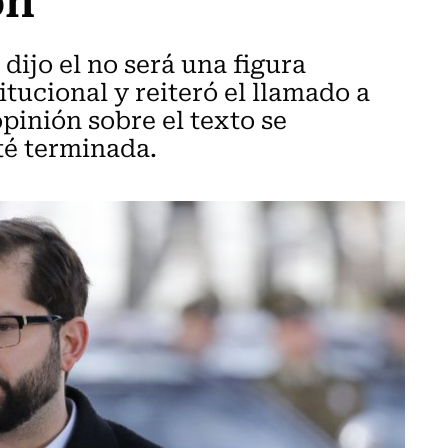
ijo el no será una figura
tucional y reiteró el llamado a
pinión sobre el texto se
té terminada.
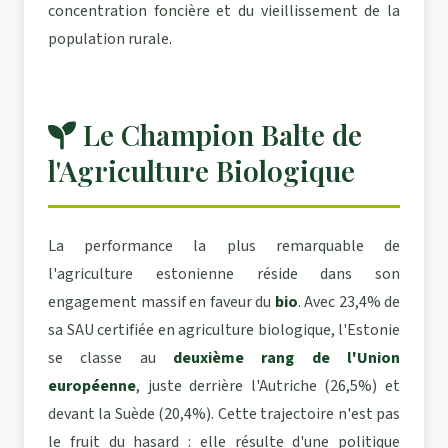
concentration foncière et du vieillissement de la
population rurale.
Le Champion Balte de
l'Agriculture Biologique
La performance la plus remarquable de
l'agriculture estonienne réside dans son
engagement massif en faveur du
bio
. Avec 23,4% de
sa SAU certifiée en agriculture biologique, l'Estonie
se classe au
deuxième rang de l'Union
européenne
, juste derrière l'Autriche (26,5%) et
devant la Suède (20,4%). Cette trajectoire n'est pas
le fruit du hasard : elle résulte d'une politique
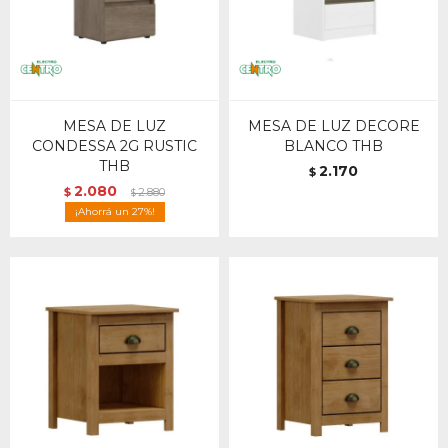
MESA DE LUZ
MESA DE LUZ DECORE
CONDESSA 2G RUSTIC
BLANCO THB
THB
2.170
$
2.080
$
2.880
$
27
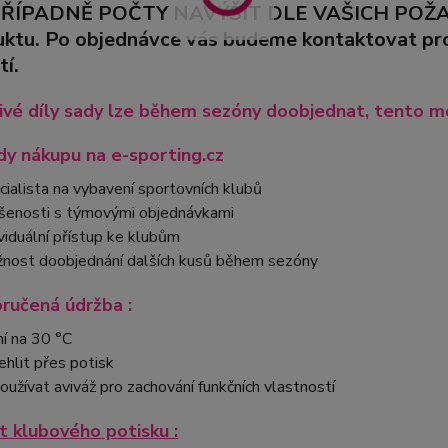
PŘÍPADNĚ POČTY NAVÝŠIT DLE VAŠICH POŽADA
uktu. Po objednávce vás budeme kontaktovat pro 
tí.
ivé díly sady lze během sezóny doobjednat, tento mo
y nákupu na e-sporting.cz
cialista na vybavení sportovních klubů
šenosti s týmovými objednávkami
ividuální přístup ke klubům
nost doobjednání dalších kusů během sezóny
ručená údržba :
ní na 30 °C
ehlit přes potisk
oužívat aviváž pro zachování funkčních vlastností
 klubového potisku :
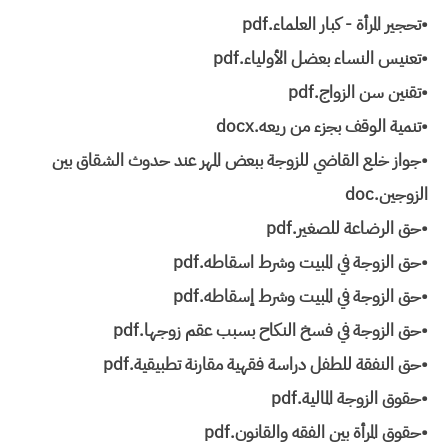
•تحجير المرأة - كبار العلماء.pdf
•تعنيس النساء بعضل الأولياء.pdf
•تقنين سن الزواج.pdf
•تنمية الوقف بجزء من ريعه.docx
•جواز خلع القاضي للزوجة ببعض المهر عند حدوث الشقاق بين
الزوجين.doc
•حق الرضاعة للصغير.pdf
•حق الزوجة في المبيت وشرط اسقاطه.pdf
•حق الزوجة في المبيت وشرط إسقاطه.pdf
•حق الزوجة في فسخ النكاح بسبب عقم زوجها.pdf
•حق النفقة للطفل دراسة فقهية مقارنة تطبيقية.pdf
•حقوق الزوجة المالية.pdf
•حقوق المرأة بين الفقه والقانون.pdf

________________

Your instructions: All the records above must be retyped exactly, except for their pictures.

Result of this task:
ijo el no será una figura
tucional y reiteró el llamado a
pinión sobre el texto se
té terminada.
concentration foncière et du vieillissement de la
population rurale.
Le Champion Balte de
l'Agriculture Biologique
La performance la plus remarquable de
l'agriculture estonienne réside dans son
engagement massif en faveur du
bio
. Avec 23,4% de
sa SAU certifiée en agriculture biologique, l'Estonie
se classe au
deuxième rang de l'Union
européenne
, juste derrière l'Autriche (26,5%) et
devant la Suède (20,4%). Cette trajectoire n'est pas
le fruit du hasard : elle résulte d'une politique
MESA DE LUZ
MESA DE LUZ DECORE
CONDESSA 2G RUSTIC
BLANCO THB
THB
2.170
$
2.080
$
2.880
$
27
PŘÍPADNĚ POČTY NAVÝŠIT DLE VAŠICH POŽADA
uktu. Po objednávce vás budeme kontaktovat pro 
tí.
ivé díly sady lze během sezóny doobjednat, tento mo
y nákupu na e-sporting.cz
cialista na vybavení sportovních klubů
šenosti s týmovými objednávkami
ividuální přístup ke klubům
nost doobjednání dalších kusů během sezóny
ručená údržba :
ní na 30 °C
ehlit přes potisk
oužívat aviváž pro zachování funkčních vlastností
 klubového potisku :
•تحجير المرأة - كبار العلماء.pdf
•تعنيس النساء بعضل الأولياء.pdf
•تقنين سن الزواج.pdf
•تنمية الوقف بجزء من ريعه.docx
•جواز خلع القاضي للزوجة ببعض المهر عند حدوث الشقاق بين
الزوجين.doc
•حق الرضاعة للصغير.pdf
•حق الزوجة في المبيت وشرط اسقاطه.pdf
•حق الزوجة في المبيت وشرط إسقاطه.pdf
•حق الزوجة في فسخ النكاح بسبب عقم زوجها.pdf
•حق النفقة للطفل دراسة فقهية مقارنة تطبيقية.pdf
•حقوق الزوجة المالية.pdf
•حقوق المرأة بين الفقه والقانون.pdf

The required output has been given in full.